> [What you will do]: I'd like the full listing transcribed exactly, with no images included.

Segment Start: Data to use

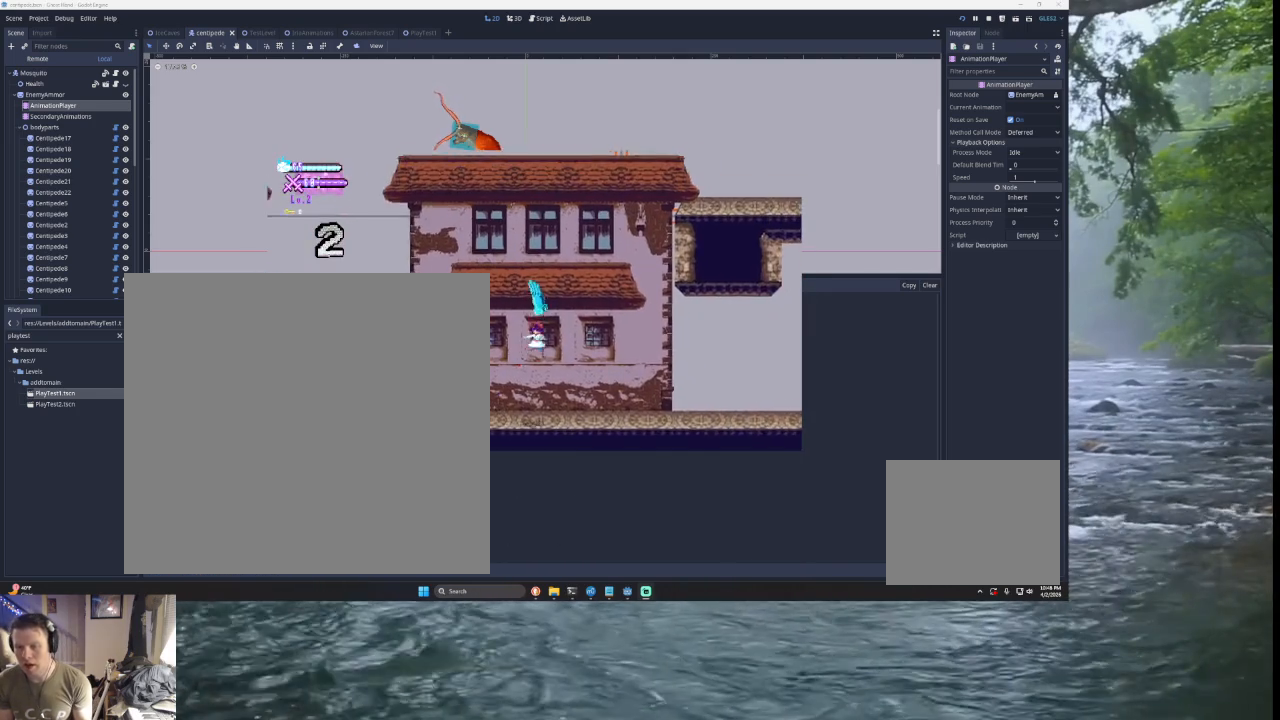
{"buttons": [], "left_stick": "down-right", "right_stick": "center", "events": [[67, "CROSS", "up"], [67, "left_stick", "right"], [200, "SQUARE", "up"], [267, "left_stick", "down-right"], [300, "TRIANGLE", "up"]]}
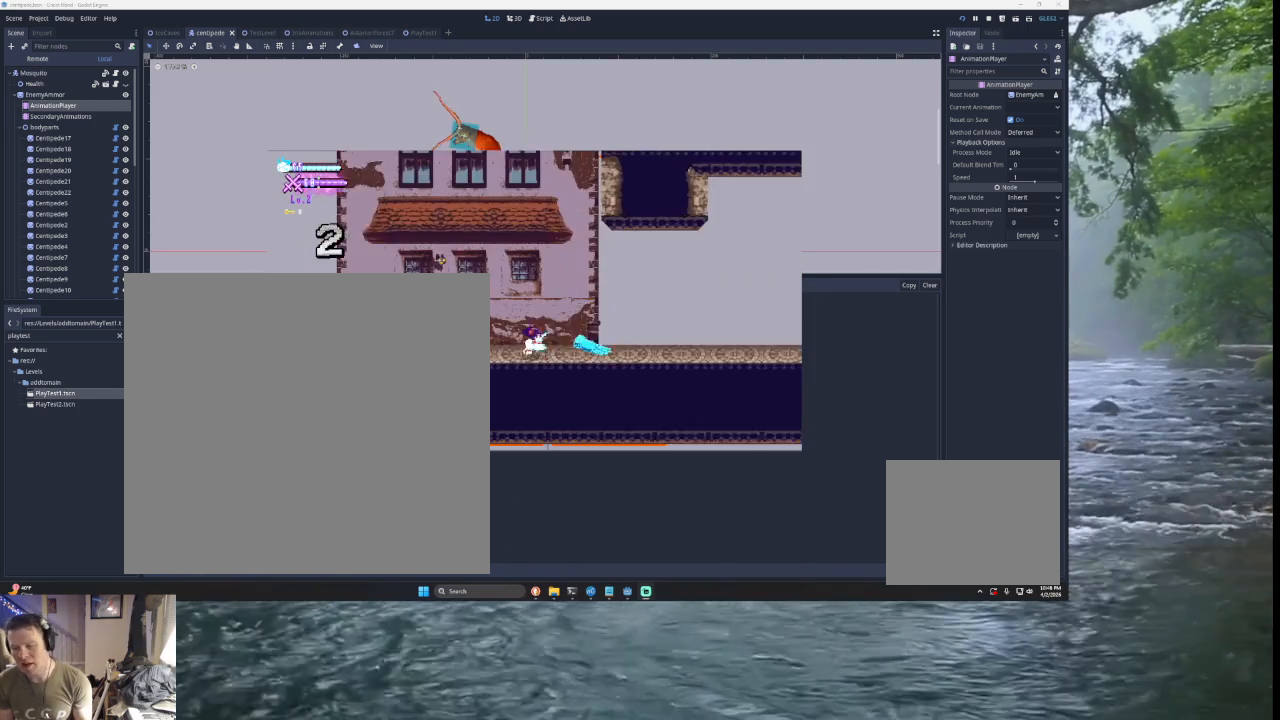
{"buttons": [], "left_stick": "down-right", "right_stick": "center", "events": []}
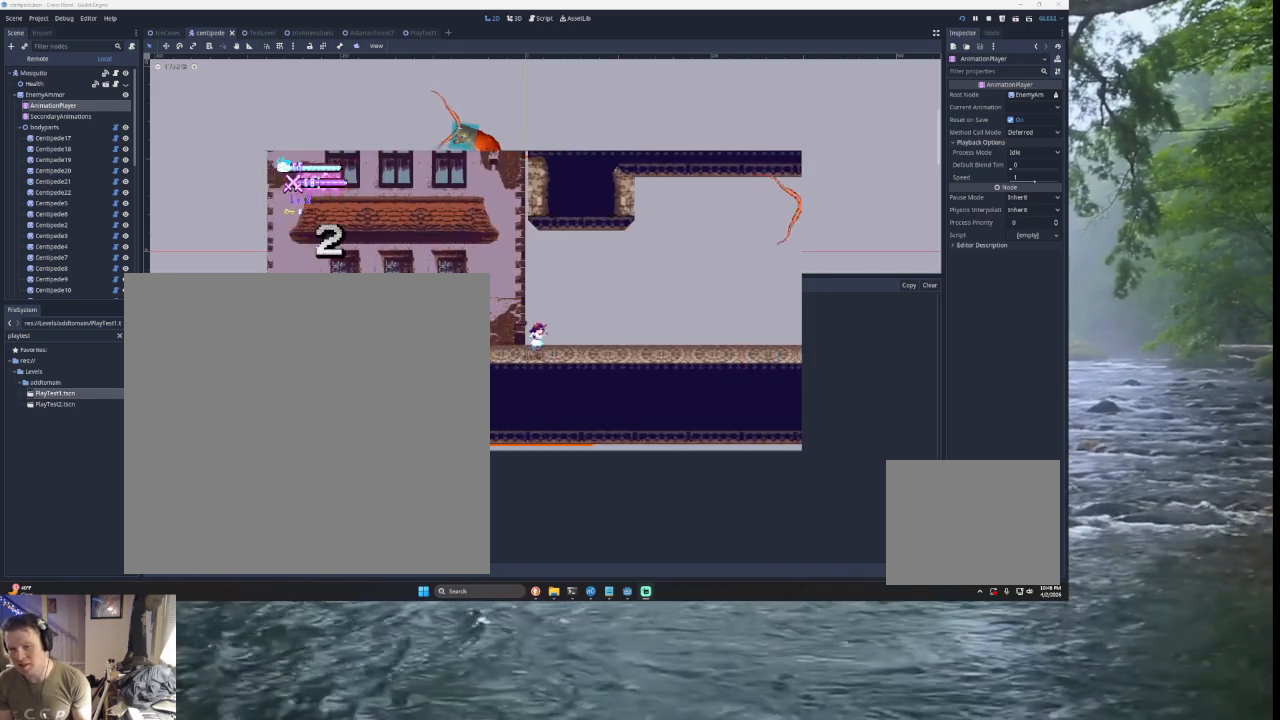
{"buttons": [], "left_stick": "down-right", "right_stick": "center", "events": []}
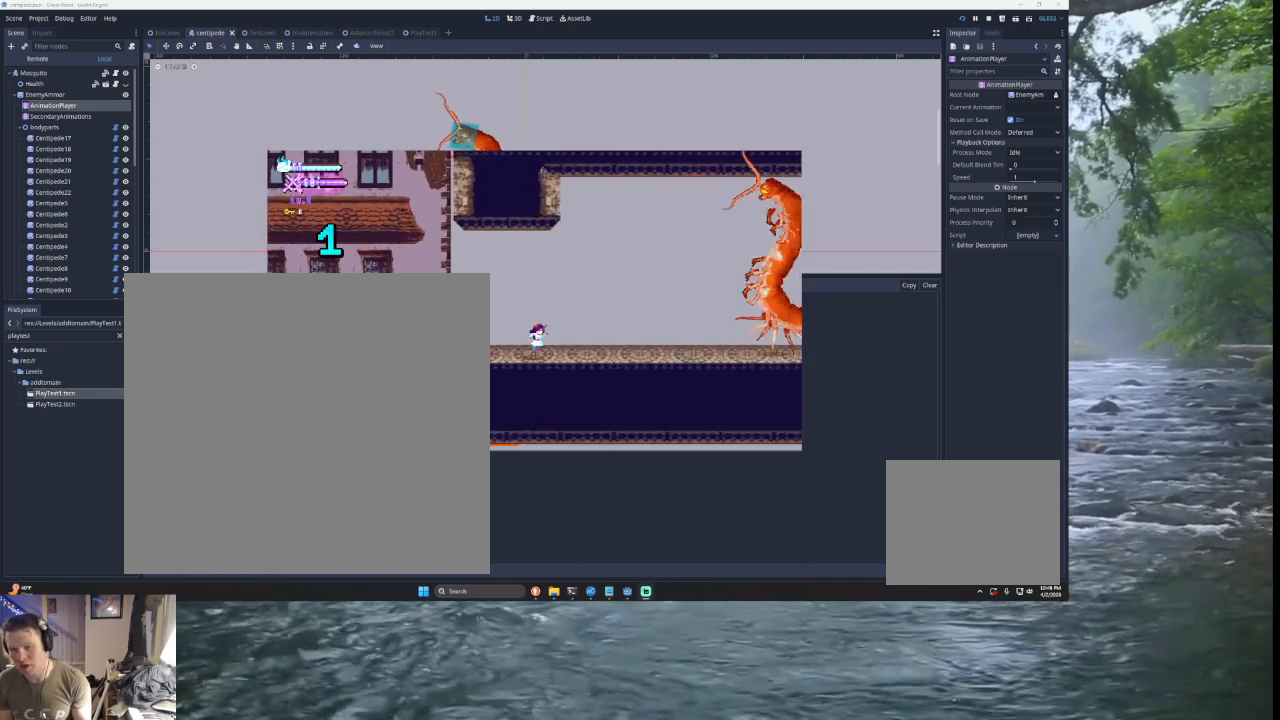
{"buttons": ["TRIANGLE"], "left_stick": "left", "right_stick": "center", "events": [[100, "TRIANGLE", "down"], [367, "TRIANGLE", "up"], [467, "left_stick", "left"], [500, "TRIANGLE", "down"]]}
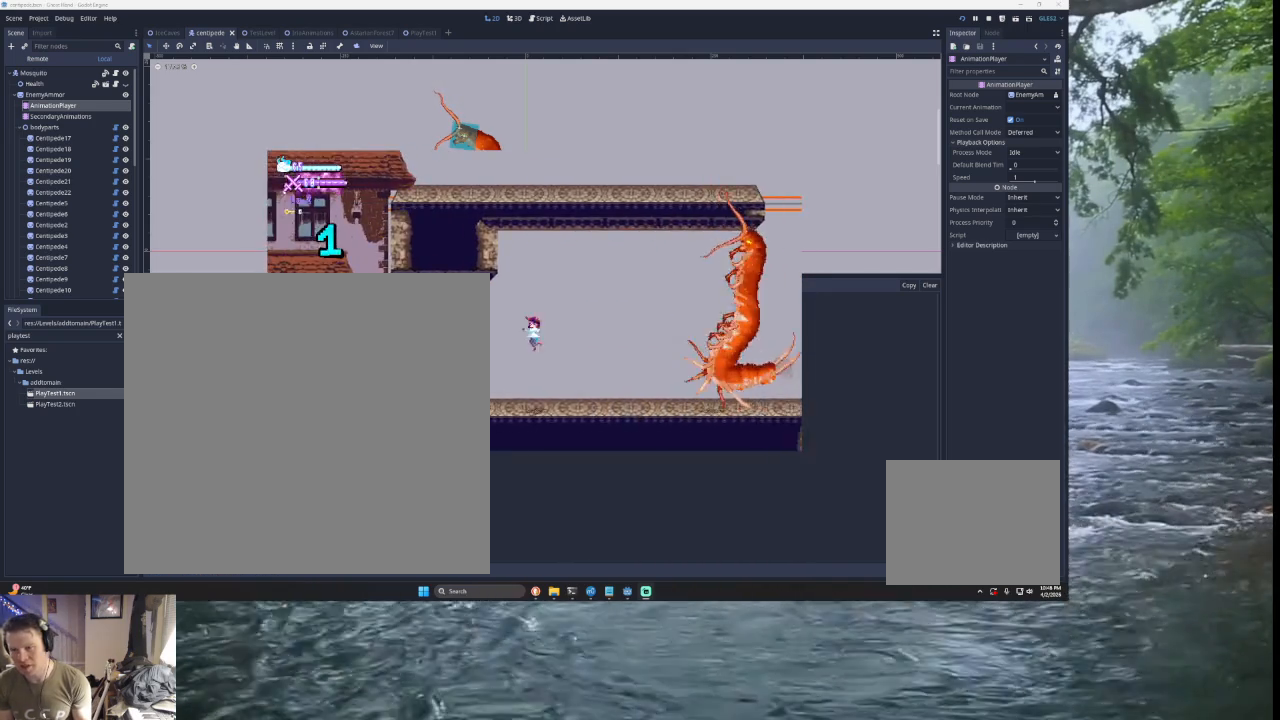
{"buttons": ["SQUARE"], "left_stick": "left", "right_stick": "center", "events": [[133, "left_stick", "center"], [200, "left_stick", "right"], [367, "SQUARE", "down"], [367, "left_stick", "up"], [467, "TRIANGLE", "up"], [467, "left_stick", "left"]]}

Segment End: Data to use

> [Worked solution]:
{"buttons": [], "left_stick": "down-right", "right_stick": "center", "events": [[67, "CROSS", "up"], [67, "left_stick", "right"], [200, "SQUARE", "up"], [267, "left_stick", "down-right"], [300, "TRIANGLE", "up"]]}
{"buttons": [], "left_stick": "down-right", "right_stick": "center", "events": []}
{"buttons": [], "left_stick": "down-right", "right_stick": "center", "events": []}
{"buttons": ["TRIANGLE"], "left_stick": "left", "right_stick": "center", "events": [[100, "TRIANGLE", "down"], [367, "TRIANGLE", "up"], [467, "left_stick", "left"], [500, "TRIANGLE", "down"]]}
{"buttons": ["SQUARE"], "left_stick": "left", "right_stick": "center", "events": [[133, "left_stick", "center"], [200, "left_stick", "right"], [367, "SQUARE", "down"], [367, "left_stick", "up"], [467, "TRIANGLE", "up"], [467, "left_stick", "left"]]}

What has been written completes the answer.